Ничуть не менее опасным было бы ограничение слова одной немецкой освободительной борьбой. Германия из-за ее катастрофы попала в положение, которое обуславливает преобразование армии. Такого преобразования не происходило с поражения 1806 года — потому что, хотя армии и изменились очень сильно как по своей численности, так и в техническом и тактическом отношениях, они, тем не менее, все еще основываются на главных идеях Французской революции, как и все наши политические учреждения. Тем не менее, настоящая реорганизация армии состоит не в том, чтобы перестроить вермахт под условия воздушной стратегии или ядерной стратегии. Речь скорее идет о том, чтобы новая идея свободы приобрела власть и форму, как это произошло в революционных армиях французов после 1789 года и в прусской армии после 1806 года. В этом отношении возможны, однако, также сегодня процессы развития сил, которые питаются из других принципов, нежели из принципов тотальной мобилизации. Но эти принципы не подчинены нациям, но они будут применяться на каждом месте, где бодрствует свобода. С технической точки зрения мы достигали состояния, в котором только лишь две державы являются абсолютно автаркическими, т. е. способны на политически-стратегическое поведение, которое, опираясь на гигантские боевые средства, способно для достижения глобальных целей. Уход в лес, напротив, будет возможен в каждой точке Земли.

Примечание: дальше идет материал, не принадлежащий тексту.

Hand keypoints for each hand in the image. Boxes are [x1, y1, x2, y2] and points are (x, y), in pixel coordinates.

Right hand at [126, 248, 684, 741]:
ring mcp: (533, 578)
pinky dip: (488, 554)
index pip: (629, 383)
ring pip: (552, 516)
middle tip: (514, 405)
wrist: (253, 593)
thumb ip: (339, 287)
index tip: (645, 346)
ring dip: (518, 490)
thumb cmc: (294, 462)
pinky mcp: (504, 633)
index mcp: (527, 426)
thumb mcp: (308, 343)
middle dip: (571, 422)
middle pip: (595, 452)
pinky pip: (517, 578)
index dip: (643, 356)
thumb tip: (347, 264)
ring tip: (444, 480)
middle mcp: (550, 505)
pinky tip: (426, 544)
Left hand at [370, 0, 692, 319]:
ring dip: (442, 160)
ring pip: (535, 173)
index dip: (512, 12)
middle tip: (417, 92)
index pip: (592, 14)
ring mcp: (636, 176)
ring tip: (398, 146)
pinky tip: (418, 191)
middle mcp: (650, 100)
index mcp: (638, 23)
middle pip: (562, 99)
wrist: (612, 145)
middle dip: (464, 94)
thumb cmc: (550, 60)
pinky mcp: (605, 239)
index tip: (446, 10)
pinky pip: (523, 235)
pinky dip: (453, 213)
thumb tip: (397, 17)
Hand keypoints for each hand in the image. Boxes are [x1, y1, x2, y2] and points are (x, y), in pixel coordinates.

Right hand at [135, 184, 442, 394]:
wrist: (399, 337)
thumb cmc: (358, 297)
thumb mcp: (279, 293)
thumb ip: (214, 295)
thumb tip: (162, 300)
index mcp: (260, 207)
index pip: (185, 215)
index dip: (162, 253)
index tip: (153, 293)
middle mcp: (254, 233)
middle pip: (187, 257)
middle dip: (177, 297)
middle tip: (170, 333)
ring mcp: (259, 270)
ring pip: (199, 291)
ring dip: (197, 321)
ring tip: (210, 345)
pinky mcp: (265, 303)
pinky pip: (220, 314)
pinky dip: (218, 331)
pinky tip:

В дальнейшем нужно сказать, что за этим словом не скрывается никакое намерение, направленное против Востока. Страх, который царит сегодня на планете, во многом вдохновлен Востоком. Этот страх выражается в мощной гонке вооружений, как в материальной, так и в духовной области. Но как бы это ни было заметно, речь идет, все же, не об основном мотиве, а о последствии международного положения. Русские находятся в таком же затруднительном положении, как все другие, еще сильнее, вероятно, в своем изгнании, если использовать страх как мерило. Однако, страх нельзя уменьшить с помощью вооружения, а только путем нахождения нового доступа к свободе. В этом отношении русские и немцы еще много должны будут сказать друг другу; у них обоих похожий опыт. Уход в лес — это и для русского тоже центральная проблема. Как большевик он находится на корабле, как русский — он в лесу. Его угроза и его безопасность определяются этим соотношением.
Это намерение вообще не ориентируется на политико-технические передние планы и их группировки. Они проходят мимолетно, тогда как угроза остается, даже возвращается быстрее и сильнее. Противники становятся настолько похожими друг на друга, что в них нетрудно угадать разные переодевания одной и той же силы. Речь идет не о том принуждать появление здесь или там, а о том, чтобы усмирить время. Это требует суверенитета. И его сегодня можно найти не столько в больших решениях, сколько в человеке, который внутри себя отрекается от страха. Огромные мероприятия направлены против него одного, и, тем не менее, они, в конечном счете, предопределены для его триумфа. Это познание освобождает его. Тогда диктатуры обращаются в прах. Здесь лежат едва ли исследованные резервы нашего времени, и не только нашего. Эта свобода — это тема истории вообще и отграничивает ее: здесь против царств демонов, там против только зоологического развития событий. Это подготовлено в образах мифов и религии и всегда возвращается, и всегда великаны и титаны появляются с той же самой преобладающей мощью. Свободный человек поражает их, он не всегда должен быть князем и Гераклом. Камня из пастушьей пращи, знамени, которое подхватила дева, и арбалета уже бывает достаточно.
18
Здесь уместен другой вопрос. Насколько свобода желательна, даже вообще рациональна в пределах нашего исторического положения и его своеобразия? Разве особенная и легко недооцениваемая заслуга человека этого времени состоит как раз не в том, что он может в большом объеме отказаться от свободы? Во многом он подобен солдату на марше к неизвестным ему целям или рабочему во дворце, который заселят другие; и это не самый плохой аспект. Нужно ли отклонять его до тех пор, пока происходит движение?
Тот, кто стремится найти рациональные черты у развития событий, которое связано с такими большими страданиями, превращается в камень преткновения. Тем не менее, все прогнозы, которые основываются на чистом настроении гибели, неверны. Мы скорее проходим через ряд все более отчетливых картин, все более ясных форм. И катастрофы тоже едва ли прерывают дорогу, скорее, они сокращают ее во многом. Нет сомнения, что цели есть. Миллионы увлечены этими целями, живут так, что было бы невыносимо без этой перспективы, и что нельзя объяснить одним лишь принуждением. Жертвы, вероятно, будут увенчаны, пусть поздно, но они, все же, не будут напрасными.
Мы касаемся здесь необходимого, судьбы, которая определяет тип рабочего. Родов никогда не бывает без боли. Процессы продолжатся, и, как в каждой судьбоносной ситуации, все попытки задержать их и возвратить на исходный рубеж скорее будут им содействовать и помогать набрать скорость.